In this climate, many innocent people were falsely denounced as spies. Their bona fides had to be investigated and confirmed by the police and MI5. This was an extremely time-consuming task, requiring a massive increase in MI5's manpower, which stood at nearly 850 by the end of the war.
The vast majority of those investigated turned out to be entirely innocent. Assistant Commissioner Sir Basil Thomson later recalled that "at least nine out of every 10 persons who might otherwise have been detained under suspicion for an indefinite period were cleared of all suspicion."
Even so, there were some genuine German spies in the country. MI5 was highly successful in identifying them and preventing the Germans from making significant intelligence gains against UK targets. 35 enemy agents were captured during the course of the war and eleven were executed by firing squads at the Tower of London. The cases of Carl Hans Lody and Carl Friedrick Muller were particularly noteworthy and caused much comment at the time. See below for more information on these cases.
By the war's end in November 1918, MI5's chief Vernon Kell had been promoted to the rank of Colonel. He was knighted in 1920 in recognition of his services to the country.
Photograph of Carl Hans LodyCarl Hans Lody
In October 1914, a German by the name of Carl Hans Lody was arrested in Killarney, Ireland, on suspicion of espionage.
He was charged with "war treason" and was imprisoned in the Tower of London. He was the first person to be incarcerated there for nearly a century.
A few weeks later, he was brought before a British military tribunal in London which was described at the time as "a Court-martial unique in the modern history of this country."
The court heard that Lody was in fact a senior lieutenant in the German Imperial Navy. He had falsely acquired a United States passport on the outbreak of war, using the alias of Charles A. Inglis. He had subsequently toured England, Scotland and Ireland to gather militarily useful information. He admitted that he had acted out of "patriotic German motives" in coming to the UK.
Lody was convicted and on 6 November 1914 he was shot at the Tower's rifle range by an eight-man firing squad drawn from the 3rd Battalion The Grenadier Guards. He was the first foreign spy to be executed in Britain, and the first person to be executed at the Tower for over 150 years.
After the Nazis took power in Germany in 1933, Lody was adopted as a German national hero. The German Navy commemorated him by naming the destroyer Hans Lody after him in 1935 (ironically, the ship was surrendered to the United Kingdom following the Second World War). A memorial to Lody can still be seen in the German city of Lübeck, on the Burgtor gate.
Photograph of Carl MullerCarl Muller
Carl Friedrick Muller was among a number of German agents arrested during 1915. Muller was recruited into the German Secret Service some time in late 1914. Sailing from Rotterdam in the neutral Netherlands, he entered Britain via Hull in January 1915.
He subsequently travelled to London, where he wrote a number of letters (in English) to various parties, some sent via a British-born man of German descent called John Hahn.

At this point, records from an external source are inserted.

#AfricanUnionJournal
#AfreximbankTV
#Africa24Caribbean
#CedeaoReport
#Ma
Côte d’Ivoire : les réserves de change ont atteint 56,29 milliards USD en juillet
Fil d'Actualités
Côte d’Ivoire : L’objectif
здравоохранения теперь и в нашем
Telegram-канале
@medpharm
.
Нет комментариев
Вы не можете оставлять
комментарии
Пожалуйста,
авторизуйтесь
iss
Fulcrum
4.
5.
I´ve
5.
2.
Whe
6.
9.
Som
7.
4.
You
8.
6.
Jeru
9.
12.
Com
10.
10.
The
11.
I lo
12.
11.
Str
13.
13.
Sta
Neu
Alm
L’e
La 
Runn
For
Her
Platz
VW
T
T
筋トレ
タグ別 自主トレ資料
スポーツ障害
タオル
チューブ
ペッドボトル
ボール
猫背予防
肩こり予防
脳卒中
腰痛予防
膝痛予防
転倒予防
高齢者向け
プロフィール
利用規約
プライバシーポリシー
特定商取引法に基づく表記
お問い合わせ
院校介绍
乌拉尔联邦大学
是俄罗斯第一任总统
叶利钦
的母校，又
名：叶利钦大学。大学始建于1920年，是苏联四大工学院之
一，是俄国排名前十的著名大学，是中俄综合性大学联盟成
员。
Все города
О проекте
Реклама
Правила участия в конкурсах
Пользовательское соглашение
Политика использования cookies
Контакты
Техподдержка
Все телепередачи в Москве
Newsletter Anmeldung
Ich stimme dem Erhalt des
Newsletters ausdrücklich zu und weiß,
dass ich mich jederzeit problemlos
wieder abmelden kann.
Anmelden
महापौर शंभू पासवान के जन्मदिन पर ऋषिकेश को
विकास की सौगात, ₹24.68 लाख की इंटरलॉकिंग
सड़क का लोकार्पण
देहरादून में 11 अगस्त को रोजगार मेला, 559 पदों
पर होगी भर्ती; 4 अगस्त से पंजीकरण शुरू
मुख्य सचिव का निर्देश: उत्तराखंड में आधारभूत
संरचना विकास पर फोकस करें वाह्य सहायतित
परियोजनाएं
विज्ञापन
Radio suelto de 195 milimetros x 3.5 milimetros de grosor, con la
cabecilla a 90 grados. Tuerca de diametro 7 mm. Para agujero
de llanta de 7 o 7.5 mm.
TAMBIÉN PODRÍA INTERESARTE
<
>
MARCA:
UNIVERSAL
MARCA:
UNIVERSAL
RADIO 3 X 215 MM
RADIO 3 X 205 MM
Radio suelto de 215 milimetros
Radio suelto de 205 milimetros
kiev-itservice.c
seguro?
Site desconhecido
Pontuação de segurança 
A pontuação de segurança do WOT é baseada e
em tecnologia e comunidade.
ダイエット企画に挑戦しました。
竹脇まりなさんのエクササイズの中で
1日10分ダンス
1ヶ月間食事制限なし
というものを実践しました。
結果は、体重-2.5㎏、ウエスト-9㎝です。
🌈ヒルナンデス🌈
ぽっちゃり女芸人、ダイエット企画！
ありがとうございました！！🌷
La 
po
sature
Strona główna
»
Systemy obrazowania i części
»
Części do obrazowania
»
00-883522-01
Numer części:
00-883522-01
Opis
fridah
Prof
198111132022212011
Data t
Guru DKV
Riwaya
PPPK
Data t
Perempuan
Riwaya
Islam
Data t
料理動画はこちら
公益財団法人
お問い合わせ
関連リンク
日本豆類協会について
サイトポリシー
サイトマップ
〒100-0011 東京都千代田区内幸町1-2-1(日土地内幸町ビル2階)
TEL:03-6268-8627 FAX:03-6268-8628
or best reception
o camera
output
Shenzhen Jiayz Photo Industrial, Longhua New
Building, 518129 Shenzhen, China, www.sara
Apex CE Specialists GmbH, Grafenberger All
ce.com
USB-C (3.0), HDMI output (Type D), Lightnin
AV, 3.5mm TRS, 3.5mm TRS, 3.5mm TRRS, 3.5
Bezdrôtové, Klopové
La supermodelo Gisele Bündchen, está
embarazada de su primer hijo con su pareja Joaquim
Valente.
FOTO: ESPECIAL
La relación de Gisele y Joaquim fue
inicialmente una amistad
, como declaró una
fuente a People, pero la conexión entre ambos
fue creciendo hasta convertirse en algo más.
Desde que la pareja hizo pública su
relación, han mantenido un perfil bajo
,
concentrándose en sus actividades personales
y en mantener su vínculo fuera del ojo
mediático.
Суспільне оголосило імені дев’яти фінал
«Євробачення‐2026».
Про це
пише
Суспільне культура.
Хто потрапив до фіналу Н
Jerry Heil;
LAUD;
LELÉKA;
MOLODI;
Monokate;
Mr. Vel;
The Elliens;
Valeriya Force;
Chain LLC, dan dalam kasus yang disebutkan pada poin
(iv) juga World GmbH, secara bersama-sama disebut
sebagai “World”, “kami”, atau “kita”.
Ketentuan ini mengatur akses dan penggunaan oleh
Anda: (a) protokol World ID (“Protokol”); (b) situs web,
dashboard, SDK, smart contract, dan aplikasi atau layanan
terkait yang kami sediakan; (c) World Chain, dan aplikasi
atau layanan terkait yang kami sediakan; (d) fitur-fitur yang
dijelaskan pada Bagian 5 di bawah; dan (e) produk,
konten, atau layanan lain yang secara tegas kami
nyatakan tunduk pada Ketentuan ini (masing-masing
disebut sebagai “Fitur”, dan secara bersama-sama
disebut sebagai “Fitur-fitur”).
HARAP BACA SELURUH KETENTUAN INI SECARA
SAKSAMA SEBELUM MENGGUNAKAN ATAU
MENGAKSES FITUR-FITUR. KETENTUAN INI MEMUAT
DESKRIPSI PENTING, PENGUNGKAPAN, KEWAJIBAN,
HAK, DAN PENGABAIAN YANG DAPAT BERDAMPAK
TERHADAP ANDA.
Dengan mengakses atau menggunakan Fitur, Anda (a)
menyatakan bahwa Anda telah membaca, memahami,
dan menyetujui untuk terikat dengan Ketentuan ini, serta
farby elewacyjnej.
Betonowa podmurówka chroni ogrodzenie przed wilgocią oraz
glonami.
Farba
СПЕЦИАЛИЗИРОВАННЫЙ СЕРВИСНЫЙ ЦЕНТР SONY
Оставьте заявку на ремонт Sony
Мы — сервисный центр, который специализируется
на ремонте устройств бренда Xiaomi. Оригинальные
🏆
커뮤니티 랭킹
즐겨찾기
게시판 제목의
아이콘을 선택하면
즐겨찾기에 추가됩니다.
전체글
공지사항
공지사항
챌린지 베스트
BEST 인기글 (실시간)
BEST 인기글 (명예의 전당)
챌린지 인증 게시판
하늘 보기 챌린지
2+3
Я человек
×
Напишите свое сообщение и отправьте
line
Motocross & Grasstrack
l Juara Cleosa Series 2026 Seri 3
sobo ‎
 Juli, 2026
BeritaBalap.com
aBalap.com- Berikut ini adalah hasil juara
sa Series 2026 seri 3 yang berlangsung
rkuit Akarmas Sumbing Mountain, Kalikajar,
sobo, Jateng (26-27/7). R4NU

The British authorities intercepted all of the letters. They appeared innocuous at first, but it was discovered that they contained messages in German written in invisible ink - made from formalin (formaldehyde) and lemon juice - between the lines of the English text.
Muller and Hahn were arrested in February 1915 and brought to trial in June. Hahn pleaded guilty to charges of espionage and was sentenced to seven years' imprisonment. Muller pleaded not guilty, but was convicted and sentenced to death. On 23 June 1915, he was taken to the firing range at the Tower of London and shot.